Thursday, September 9, 2021

Raised by the graves.

 I spent a good chunk of the day helping Momma clear out Bean Cemetary. It's an old, old cemetery up in the hills that hasn't been kept up. The current owner is letting us go in and clean it out, mainly because some of my grandfather's people are buried there.

 Frankly, outside of Peaceful Valley, I really don't care one way or another about cemeteries. There's some off-putting about the whole concept of "eternal rest" to me. The tombstone, the coffin, the whole nine yards. I'm dead, I don't care one way or another. If Momma's still around, I tell my brother, do what makes her happy. If she's not, do what's easiest on you.

 But the ones around here are never-ending sources of fascination. Back before the Civil War, the little community I live in was one of if not the biggest in Itawamba County. Had the railroad come on this side of the river rather than Fulton's, my life would have been slightly but significantly different. Y'all really don't grok how country I am and my roots are.

 There are a number of graveyards around here, most of them date back to the 1850s and most of them have been closed for decades. My father's buried in Bourland Cemetary and I've got a plot there for when I go. I don't think I've been back since I moved back home unless Momma needed me for something. I really can't deal with my father's grave still.

 This area's mostly forest and mostly owned by Weyerhauser, the lumber company. But back in the 1800s, communities would pop up here and there, five miles from each other but might as well be a world away. A landing on the Tombigbee would start doing business, bring in goods and send out products from the farm, and the communities would drift that away. Another landing would set up further up the river and the communities would shift again.

 Nothing's left of these little villages but the cemeteries. The oldest one at Bean is in the 1850s and the last one in 1987, which comes twenty years after the spouse had already been planted. I find these things endlessly fascinating. For every person that got their three-score-and-ten are infant burials. Wives who died in childbirth, so a husband might be flanked by the first and second.

 A lot of young people, and by young I mean 20s and 30s. A cut thumb might lead to gangrene or a case of diarrhea might strike you down. More people could play instruments then because if you wanted music you had to make it yourself. Most folks could read and write and do their numbers, but an eighth-grade education was probably as good as you'd ever get. Everyone had a Bible but probably no other books.

 As I said, my grandfather's grandfather's people came from that part of the Valley but his grandmother came from pretty much where I am now, so that's where we wound up. That branch anyway. Indeed, that aforementioned ancestor, John Anderson Bean, lived and died on the very hill I sit to watch the world go by today.

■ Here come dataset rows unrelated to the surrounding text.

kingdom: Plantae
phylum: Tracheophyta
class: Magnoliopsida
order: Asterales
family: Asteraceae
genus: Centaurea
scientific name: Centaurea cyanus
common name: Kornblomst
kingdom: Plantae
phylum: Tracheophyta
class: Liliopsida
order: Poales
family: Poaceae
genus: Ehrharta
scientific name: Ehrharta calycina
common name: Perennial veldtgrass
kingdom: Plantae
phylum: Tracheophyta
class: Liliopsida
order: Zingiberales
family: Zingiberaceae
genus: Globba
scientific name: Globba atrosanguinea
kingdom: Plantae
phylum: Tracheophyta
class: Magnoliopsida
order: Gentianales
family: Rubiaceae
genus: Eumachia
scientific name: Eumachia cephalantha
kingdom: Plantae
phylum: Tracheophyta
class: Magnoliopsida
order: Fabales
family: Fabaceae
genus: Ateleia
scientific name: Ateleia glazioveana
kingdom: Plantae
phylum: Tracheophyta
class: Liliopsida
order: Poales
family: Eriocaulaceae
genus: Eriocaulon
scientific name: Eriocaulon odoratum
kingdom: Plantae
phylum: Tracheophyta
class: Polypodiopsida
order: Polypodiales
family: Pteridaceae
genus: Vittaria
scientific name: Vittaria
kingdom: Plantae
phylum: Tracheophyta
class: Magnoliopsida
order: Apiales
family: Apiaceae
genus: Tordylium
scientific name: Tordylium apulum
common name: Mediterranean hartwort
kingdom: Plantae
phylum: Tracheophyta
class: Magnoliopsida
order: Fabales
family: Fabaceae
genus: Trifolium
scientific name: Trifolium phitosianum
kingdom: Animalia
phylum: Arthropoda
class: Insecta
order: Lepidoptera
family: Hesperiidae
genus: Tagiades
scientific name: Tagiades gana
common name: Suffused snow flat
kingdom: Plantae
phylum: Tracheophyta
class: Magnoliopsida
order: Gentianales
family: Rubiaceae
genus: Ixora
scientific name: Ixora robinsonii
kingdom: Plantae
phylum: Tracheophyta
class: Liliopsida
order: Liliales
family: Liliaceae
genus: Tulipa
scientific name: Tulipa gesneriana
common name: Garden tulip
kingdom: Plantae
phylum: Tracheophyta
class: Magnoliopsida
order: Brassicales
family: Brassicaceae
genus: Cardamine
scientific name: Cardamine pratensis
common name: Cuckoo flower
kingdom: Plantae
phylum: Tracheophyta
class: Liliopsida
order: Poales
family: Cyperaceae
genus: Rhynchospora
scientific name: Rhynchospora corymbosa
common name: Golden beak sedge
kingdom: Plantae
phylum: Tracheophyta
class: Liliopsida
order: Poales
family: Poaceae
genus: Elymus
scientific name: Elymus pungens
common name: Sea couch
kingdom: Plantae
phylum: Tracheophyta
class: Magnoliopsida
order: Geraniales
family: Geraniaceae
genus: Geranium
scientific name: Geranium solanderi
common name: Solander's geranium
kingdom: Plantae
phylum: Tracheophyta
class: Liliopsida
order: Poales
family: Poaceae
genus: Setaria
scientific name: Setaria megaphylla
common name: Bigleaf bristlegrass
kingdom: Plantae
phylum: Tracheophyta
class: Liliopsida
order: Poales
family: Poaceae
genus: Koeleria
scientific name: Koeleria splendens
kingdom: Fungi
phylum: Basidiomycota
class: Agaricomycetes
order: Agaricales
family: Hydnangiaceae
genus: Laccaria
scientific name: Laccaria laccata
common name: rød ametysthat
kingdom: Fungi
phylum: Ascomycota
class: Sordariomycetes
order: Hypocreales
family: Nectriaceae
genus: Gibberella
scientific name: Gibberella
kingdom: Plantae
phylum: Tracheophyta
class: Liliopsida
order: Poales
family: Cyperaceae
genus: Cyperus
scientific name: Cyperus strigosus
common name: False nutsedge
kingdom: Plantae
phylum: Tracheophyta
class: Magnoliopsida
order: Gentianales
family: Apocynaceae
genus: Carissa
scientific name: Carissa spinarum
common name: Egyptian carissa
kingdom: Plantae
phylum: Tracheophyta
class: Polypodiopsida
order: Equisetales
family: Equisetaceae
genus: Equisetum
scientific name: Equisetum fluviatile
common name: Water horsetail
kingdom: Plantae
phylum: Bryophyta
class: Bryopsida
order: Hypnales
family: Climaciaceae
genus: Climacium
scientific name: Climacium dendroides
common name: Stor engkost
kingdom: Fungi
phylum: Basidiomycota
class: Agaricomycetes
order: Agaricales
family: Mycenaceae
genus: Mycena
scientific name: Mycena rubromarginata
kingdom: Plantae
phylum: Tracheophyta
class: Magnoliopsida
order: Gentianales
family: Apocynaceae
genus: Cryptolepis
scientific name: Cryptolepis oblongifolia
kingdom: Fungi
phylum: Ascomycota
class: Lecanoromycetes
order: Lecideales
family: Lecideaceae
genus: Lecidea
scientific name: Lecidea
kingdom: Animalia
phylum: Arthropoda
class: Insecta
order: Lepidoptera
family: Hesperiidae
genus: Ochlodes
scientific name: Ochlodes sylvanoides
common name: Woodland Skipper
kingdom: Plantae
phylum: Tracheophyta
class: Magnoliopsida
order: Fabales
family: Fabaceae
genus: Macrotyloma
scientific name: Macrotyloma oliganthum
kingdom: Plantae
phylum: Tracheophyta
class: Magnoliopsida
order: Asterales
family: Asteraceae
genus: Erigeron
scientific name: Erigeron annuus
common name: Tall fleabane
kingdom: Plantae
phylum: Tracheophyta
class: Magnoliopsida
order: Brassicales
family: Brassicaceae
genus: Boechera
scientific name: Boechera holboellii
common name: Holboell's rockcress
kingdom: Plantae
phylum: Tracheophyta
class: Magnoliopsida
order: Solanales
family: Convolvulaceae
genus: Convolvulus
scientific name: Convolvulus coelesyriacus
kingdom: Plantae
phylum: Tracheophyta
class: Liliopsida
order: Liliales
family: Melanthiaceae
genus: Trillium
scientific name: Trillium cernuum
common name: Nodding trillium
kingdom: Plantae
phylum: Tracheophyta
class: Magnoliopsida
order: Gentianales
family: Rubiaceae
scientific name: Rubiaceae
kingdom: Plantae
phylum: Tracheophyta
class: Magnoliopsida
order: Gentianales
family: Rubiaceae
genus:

 30 years ago, Weyerhauser planted a bunch of softwood trees, and all that's grown up now. I barely recognize it when I used to know every inch of those muddy backroads. It's like coming to a whole new world that's just occasionally familiar, like returning from a trip to the past only to find the present has changed because you stepped on a butterfly or something. The world has Unfolded and I have to find my way around it again.

 We're basically cleaning this graveyard out for no other reason than it makes Momma happy. That's a good enough reason for me to do anything. She's big on family history and our links to the past. Every time she gets a chance to preserve it, she does so. She's outlived most of her life and this brings her some peace at the end of her three-score-and-ten.

 Again, that's as good enough a reason for me.